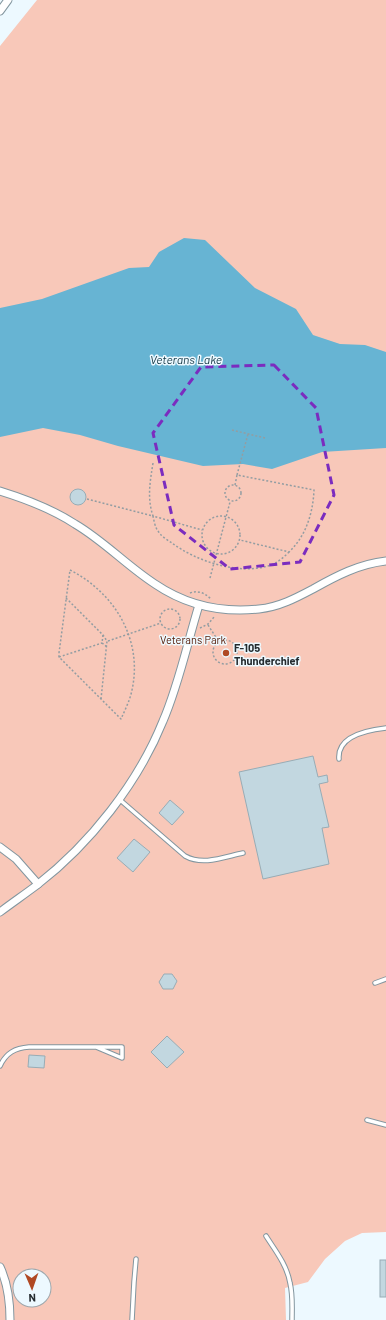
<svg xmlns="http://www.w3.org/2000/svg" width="386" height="1320" font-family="Barlow,sans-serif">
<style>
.green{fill:#f8c8b9;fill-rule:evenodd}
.water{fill:#67b4d3}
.building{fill:#c2d7e0;stroke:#98acb5}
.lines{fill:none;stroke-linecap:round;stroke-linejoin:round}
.lane-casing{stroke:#83969f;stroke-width:5.5}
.street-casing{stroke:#83969f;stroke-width:9}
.path{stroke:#939da2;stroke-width:1.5;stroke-dasharray:2 2;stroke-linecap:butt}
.lane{stroke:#fff;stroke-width:3.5}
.street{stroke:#fff;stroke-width:7}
.marked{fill:none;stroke:#7b2cbf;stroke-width:3;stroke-dasharray:8 5;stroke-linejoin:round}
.poi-dot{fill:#b04924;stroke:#edf9ff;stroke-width:1.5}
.labels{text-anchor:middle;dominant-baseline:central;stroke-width:3;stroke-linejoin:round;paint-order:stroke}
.park-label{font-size:11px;fill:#521600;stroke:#edf9ff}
.poi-label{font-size:11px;font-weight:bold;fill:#242b2f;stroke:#edf9ff;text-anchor:start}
.water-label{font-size:12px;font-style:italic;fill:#133745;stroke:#edf9ff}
</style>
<rect width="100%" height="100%" fill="#edf9ff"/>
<path class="green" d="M37,0H386V1232L362,1233L345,1241L325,1259L308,1282L285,1288L286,1320H0V46ZM20,1276H44V1300H20Z"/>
<polygon class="water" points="184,238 205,240 255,288 296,309 313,335 340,344 365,345 386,352 386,448 322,452 272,469 243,464 203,466 118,446 80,435 43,428 0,437 0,308 42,299 129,268 149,267 159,252"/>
<g class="building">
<circle cx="78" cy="497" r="8"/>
<polygon points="313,756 318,777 327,775 328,782 319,784 329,827 322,828 329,864 263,879 239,772"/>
<polygon points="170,800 184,812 172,825 159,813"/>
<polygon points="134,839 150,852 133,872 117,858"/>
<polygon points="164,974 172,974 177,981 173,989 163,989 159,982"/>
<polygon points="167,1036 184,1052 167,1068 151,1052"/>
<polygon points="29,1055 45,1056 44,1068 28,1067"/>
<rect x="380" y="1260" width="6" height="37"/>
</g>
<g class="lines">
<g class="lane-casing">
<g id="lane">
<path d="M339,759C337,736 368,730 386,728"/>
<path d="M119,799L185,856C203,866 224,857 243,853"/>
<polyline points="375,983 386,979"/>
<path d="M0,1066C6,1053 15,1048 29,1047H122V1058L96,1047"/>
<polyline points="367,1120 386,1125"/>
<path d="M266,1236C275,1250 287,1265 290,1283C293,1295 292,1308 292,1320"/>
<polyline points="132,1320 134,1282 136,1259"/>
</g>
</g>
<g class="street-casing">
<g id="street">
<polyline points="0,11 8,0"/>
<path d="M0,491C26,499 52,509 75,524C104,541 127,566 155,584C186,605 222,613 259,609C279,607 296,598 313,589C336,576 359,564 386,561"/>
<polyline points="0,847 16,859 38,884"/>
<path d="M0,912C12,903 25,894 37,885C90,844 138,783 163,721C179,684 187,644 199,605"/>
<path d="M0,1267C8,1284 10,1302 10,1320"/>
</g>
</g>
<g class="path">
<polyline points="232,430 265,438"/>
<path d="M153,463C150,482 147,498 153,516L202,530"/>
<polyline points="237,475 248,434"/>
<circle cx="233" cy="493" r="8"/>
<path d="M235,485L237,475L314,490C313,513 306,536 289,552L240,540"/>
<path d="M87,499L153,516C154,521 155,527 158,531C161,536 167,540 172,543C196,561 238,575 268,566C276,564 283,558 289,552"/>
<circle cx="221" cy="535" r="19"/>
<path d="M70,570C115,593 143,640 132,690C130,700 125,710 121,719L59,657V653Z"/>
<polyline points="210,578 230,502"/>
<path d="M190,593C198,590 205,593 211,599"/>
<polyline points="66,598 103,635 107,641 101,699"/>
<circle cx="170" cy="619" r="10"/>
<polyline points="208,625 219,642"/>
<polyline points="200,628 208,624 214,617"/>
<polyline points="103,635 102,643 107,647"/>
<circle cx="225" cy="652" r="12"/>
<polyline points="108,641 161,623"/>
<polyline points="59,657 102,643"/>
</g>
<use href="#lane" class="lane"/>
<use href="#street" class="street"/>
</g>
<path class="marked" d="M274,365L316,408L334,495L300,562L230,569L174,525L153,433L201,367Z"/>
<circle class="poi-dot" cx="226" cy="653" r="4"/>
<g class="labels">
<g class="park-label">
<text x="193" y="639">Veterans Park</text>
</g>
<g class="poi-label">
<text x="234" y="647">F-105<tspan x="234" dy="13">Thunderchief</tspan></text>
</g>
<g class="water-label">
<text x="186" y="359">Veterans Lake</text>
</g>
</g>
<g transform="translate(32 1288) rotate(178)"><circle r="19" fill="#edf9ff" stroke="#9da7ac"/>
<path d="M0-3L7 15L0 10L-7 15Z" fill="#b04924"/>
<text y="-6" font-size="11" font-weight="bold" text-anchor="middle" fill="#242b2f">N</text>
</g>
</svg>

## WORK TO COMPLETE
Copy out every line of the listing that contains the string "middle".

## ANSWER TO THIS EXERCISE
.labels{text-anchor:middle;dominant-baseline:central;stroke-width:3;stroke-linejoin:round;paint-order:stroke}
<text y="-6" font-size="11" font-weight="bold" text-anchor="middle" fill="#242b2f">N</text>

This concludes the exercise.